Wednesday, May 21, 2025

The Affluent Progressive Lifestyle Is Unsustainable

By Michael Brendan Dougherty

Wednesday, May 21, 2025

 

It hasn’t really hit the headlines yet — it’s only being passed around as a piece of video samizdat — but, during an interview at the 92NY as part of the Newmark Civic Life series, Hillary Clinton uttered a barely utterable truth: lifestyle liberalism, and the feminist ideal it embodies, is the privilege of affluent Americans, and it has been supported by mass immigration, legal and illegal. By implication: progressivism is not economically or socially sustainable beyond two or three generations.

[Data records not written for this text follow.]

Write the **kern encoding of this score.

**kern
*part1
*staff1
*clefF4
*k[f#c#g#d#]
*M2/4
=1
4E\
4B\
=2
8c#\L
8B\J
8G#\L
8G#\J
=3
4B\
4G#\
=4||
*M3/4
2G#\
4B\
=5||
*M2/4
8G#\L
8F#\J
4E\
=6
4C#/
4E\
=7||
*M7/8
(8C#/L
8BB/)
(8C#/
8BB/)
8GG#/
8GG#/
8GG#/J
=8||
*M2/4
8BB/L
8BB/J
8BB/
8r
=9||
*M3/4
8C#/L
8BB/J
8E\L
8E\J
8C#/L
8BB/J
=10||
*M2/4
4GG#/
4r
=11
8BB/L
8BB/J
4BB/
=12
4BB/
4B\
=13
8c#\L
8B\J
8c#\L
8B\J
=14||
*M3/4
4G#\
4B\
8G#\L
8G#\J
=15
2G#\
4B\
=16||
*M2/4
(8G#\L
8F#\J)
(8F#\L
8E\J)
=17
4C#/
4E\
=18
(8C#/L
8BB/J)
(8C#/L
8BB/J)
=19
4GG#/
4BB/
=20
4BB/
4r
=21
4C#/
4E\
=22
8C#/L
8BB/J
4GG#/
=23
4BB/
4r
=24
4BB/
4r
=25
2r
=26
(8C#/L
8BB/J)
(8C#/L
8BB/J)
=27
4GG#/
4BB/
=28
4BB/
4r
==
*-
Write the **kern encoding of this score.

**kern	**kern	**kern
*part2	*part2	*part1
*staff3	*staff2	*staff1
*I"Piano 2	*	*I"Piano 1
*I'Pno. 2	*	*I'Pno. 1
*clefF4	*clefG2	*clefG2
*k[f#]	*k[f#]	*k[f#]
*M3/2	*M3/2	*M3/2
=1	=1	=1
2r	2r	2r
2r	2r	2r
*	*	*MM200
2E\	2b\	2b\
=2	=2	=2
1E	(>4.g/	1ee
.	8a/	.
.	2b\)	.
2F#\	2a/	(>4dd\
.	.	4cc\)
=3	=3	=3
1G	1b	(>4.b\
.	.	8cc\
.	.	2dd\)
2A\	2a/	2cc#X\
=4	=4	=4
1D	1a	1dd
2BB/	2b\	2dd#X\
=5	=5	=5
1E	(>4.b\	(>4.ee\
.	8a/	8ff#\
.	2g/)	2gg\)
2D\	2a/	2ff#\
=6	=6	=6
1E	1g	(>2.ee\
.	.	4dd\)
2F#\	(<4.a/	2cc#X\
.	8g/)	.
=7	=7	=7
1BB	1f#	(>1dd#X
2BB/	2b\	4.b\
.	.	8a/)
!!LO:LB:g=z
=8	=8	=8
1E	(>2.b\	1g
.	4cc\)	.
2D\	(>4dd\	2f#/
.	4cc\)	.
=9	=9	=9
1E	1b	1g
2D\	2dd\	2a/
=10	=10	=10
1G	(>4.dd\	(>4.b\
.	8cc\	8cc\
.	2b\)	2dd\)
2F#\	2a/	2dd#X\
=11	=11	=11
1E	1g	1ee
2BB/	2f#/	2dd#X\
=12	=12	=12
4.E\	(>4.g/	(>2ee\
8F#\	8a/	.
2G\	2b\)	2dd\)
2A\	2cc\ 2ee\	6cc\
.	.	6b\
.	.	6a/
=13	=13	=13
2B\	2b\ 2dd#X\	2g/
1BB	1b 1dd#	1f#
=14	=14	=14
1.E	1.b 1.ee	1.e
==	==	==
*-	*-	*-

Of course, any admission against interest was inadvertent. Clinton meant to attack conservative figures such as JD Vance and Elon Musk, who, she says, want to “make America great again by returning to the lifestyles and the economic arrangements of not just the 1950s — I mean let’s keep going back as far as we can.” Clinton says these people promote “the nuclear family, return to being a Christian nation, and return to producing a lot of children,” even though they, she alleges, have no interest in paid family leave or in “funding quality child care” and are “cutting Head Start,” the early-childhood education program for low-income families.

 

Clinton observed that this attitude was “sort of odd, because the people who produce the most children in our country are immigrants, and they want to deport them.” “So, none of this adds up,” she says. In fact, “one of the reasons why our economy did so much better than comparable advanced economies across the world is because we . . . had a lot of immigrants, legally and undocumented, who had a larger than normal, by American standards, family.”

 

Taken together, Clinton says that immigrants make the American lifestyle of today “add up” in part because of their higher birth rates. We can argue a little about the economics, but she’s correct that one of the largest components of economic growth is population growth. And without immigration, American population would be growing much more slowly than it is, with huge economic consequences.

 

But she’s more correct in this than she thinks. In a way, the affluent progressive lifestyle is also enabled by mass immigration precisely because it outsources features of the 1950s homemaker mom or weekend dad to immigrant labor. Landscaping, home-cleaning, remodeling, and nights at the restaurant are cheaper than they would have been because of the influx of labor that’s paid under-the-table. Lifestyle progressivism is therefore directly at odds with former egalitarian progressivism.

 

But there’s a problem. This isn’t sustainable, either politically or as a matter of math.

 

Democratic peoples the world over are asserting themselves against mass immigration. Why? Because when the native reality is falling birth rates, immigration is more disruptive. Instead of being welcomed as reinforcements to a thriving society, immigrants are feared as replacements in one with an uncertain future.

 

Even if democratic backlash could be managed, or quelled by liberal technocracy, there is also a math problem at work. Although birth rates among immigrant families in the U.S. are higher than the native birth rate, since 2013, they’ve been falling faster than the native birth rate and converging, within a single generation, to levels well below replacement. That is, if American society is a machine that depopulates the world of Americans, it isn’t halted or slowed much at all by feeding it immigrants. This society devours their posterity, too.

 

And what’s worse is that it’s a self-perpetuating problem. The lower the fertility in one generation, the more you deny the next one the tools to maintain or raise fertility. That is, the primary thing that gives people the confidence to form and raise larger families is their having had the example of a larger extended family and the support of younger grandparents, in-laws, aunts, uncles, and cousins — whether moral, financial, or simply tactical: Who’s going to pick the kids up after school today?

 

So, what does that say about the “lifestyle and economic arrangements” that Hillary Clinton is defending? It’s a strange thing that we put so much thought into whether certain means of raising fish or harvesting lumber are sustainable for five or six generations, and yet the way of life that Boomers pioneered and handed to us relies on an unsustainable rate and exploitation of migration, leads to low economic growth, and breaks down altogether in just two or three generations.